IV. E cintala a Latinio Laziale, fu grato vedere spia e reo, due odiatissimi. Laziare, come dissi, fu capo al condurre alla mazza Tizio Sabino, ora primo al gastigo. Allora Aterio Agrippa la prese co’ passati consoli: „Se essi s’accusaron l’un l’altro, perchè tacere ora? Il verme della conscienza e la paura gli ha riuniti; ma non deono i Padri le udite cose passare con silenzio. Rispose Regolo: „Indugio non leva gastigo; farebbe il bisogno presento il principe.„ Trione disse: che di gare e male parole tra’ colleghi meglio era non tener conto. Riscaldandosi Agrippa, Sanquinio Massimo consolare disse: „Di grazia. Padri, non aggiunghiamo fastidi al principe, stuzzicando piaghe maligne; saprà egli ben medicarle„. Ciò diede al morire scampo a Regolo, e tempo a Trione.

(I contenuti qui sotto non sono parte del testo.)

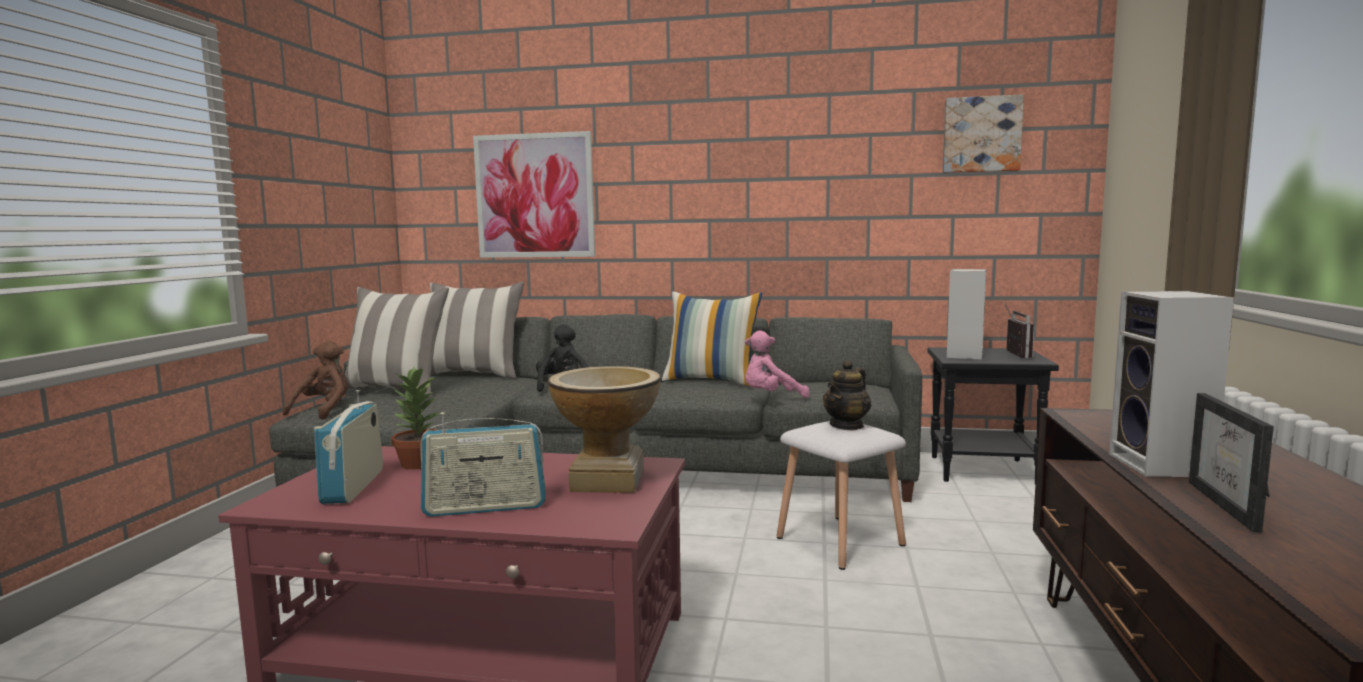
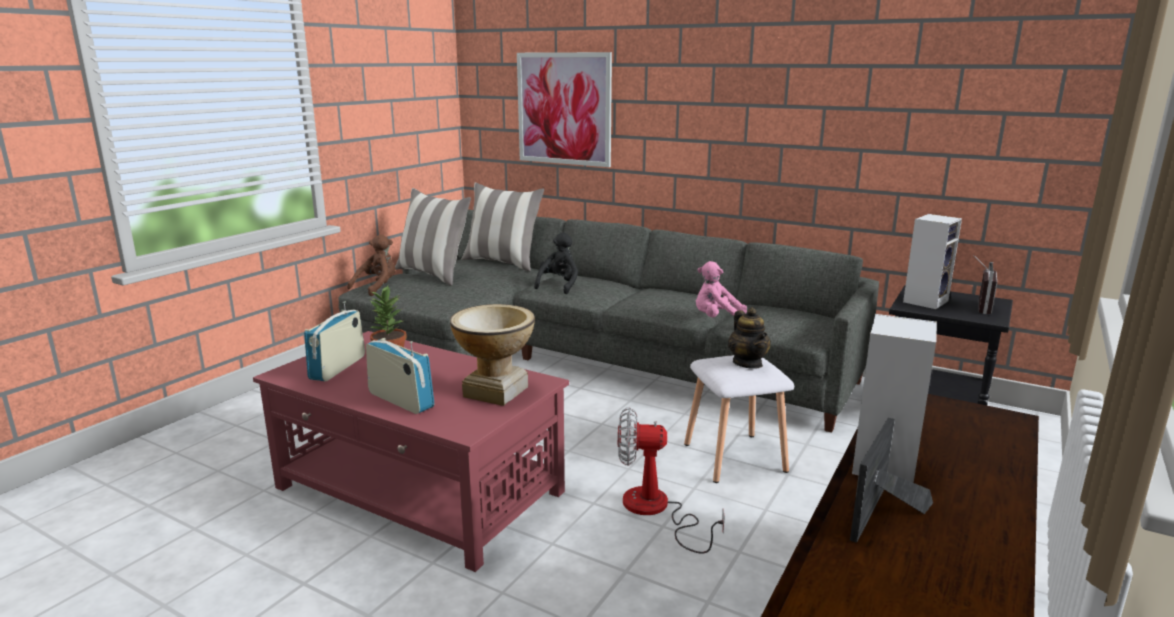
camera: 20 degrees right, 10 degrees up
radio [420,412,546,517] -> radio turned 150 degrees counterclockwise [366,338,434,414]
pillow [662,291,762,386] -> none
teapot [823,360,871,431] -> teapot turned 75 degrees counterclockwise [728,307,771,369]
picture [943,94,1024,173] -> none
none -> fan [618,407,725,553]

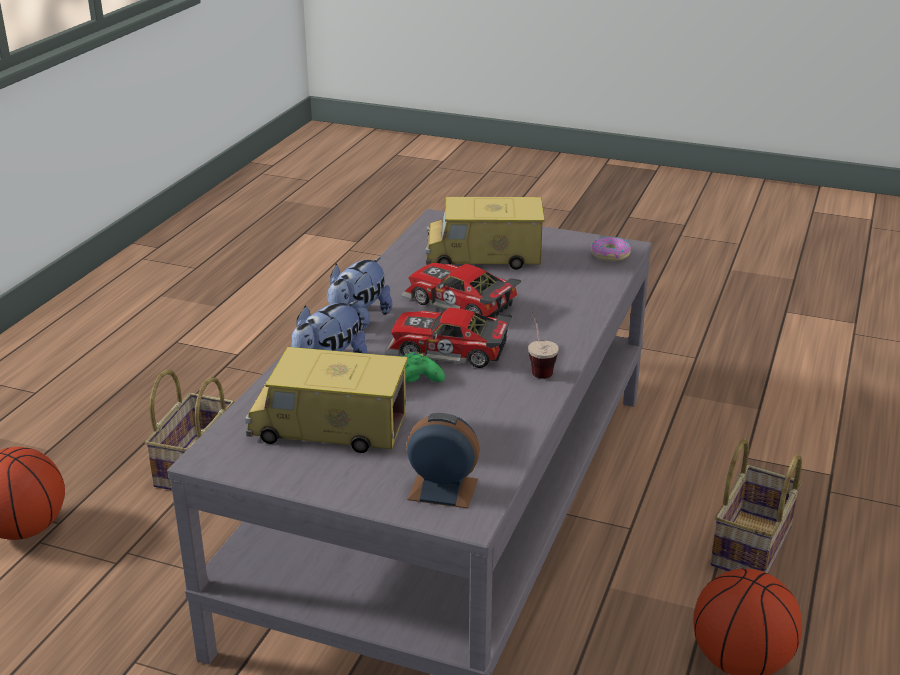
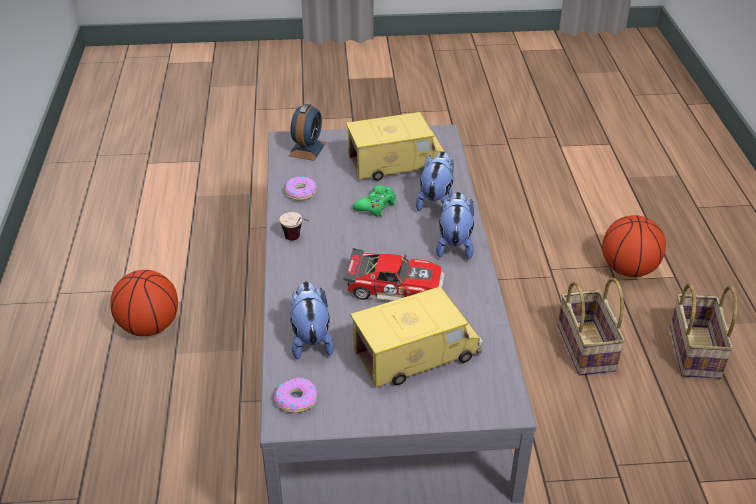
camera: 155 degrees right, 10 degrees up
toy car [385,307,512,368] -> none
alarm clock [406,413,480,508] -> alarm clock turned 60 degrees counterclockwise [289,104,326,161]
basket [710,439,802,573] -> basket moved to [670,283,737,379]
none -> donut [285,177,317,201]
none -> plush toy [290,281,334,360]

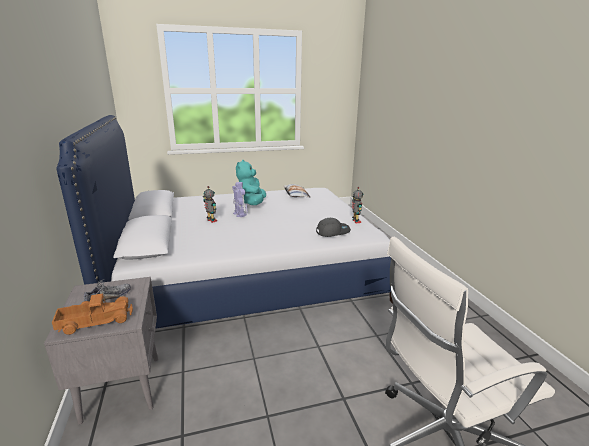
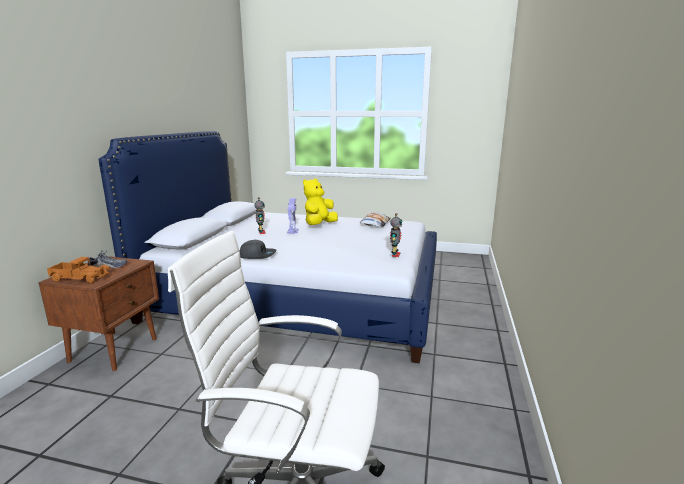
camera: 30 degrees right, 5 degrees down
grey nightstand [44,277,158,425] -> brown nightstand [38,256,159,371]
turquoise plush toy [236,160,266,205] -> yellow plush toy [303,179,338,225]
grey cap [316,218,351,237] -> grey cap moved to [240,240,276,259]

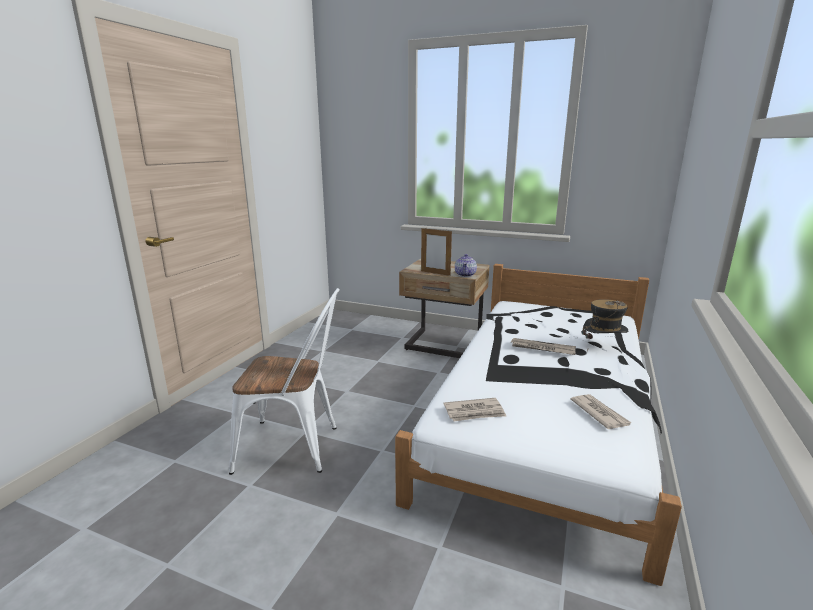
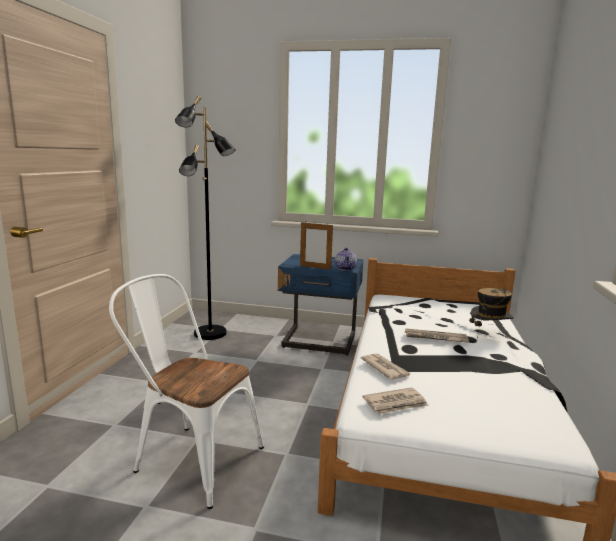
camera: 10 degrees left, 5 degrees down
white chair [229,288,340,475] -> white chair turned 150 degrees counterclockwise [109,274,264,509]
beige nightstand [399,258,489,358] -> blue nightstand [278,254,363,355]
newspaper [570,394,632,429] -> newspaper moved to [361,353,411,380]
none -> black floor lamp [175,96,236,340]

Aterio fu odioso, per sonno e lussuria marcio; del principe, quantunque crudele, come neghittoso non temeva; e sempre a rovine di grandi in taverne e ma luoghi pensava.

V. Di poi Cotta Messalino (quei dalle crude sentenze, e perciò malvoluto ab antico) fu accusato, il prima che si potè, di più cose: aver chiamato C. Cesare maschio-femmina1, e cena d’esequie

  1. Per accoppiare questo scherzo della disonestà di Caio col seguente di Cotta, che chiamò cena del mortòro quella fatta per lo natale di Tiberio, che tanti uomini faceva morire.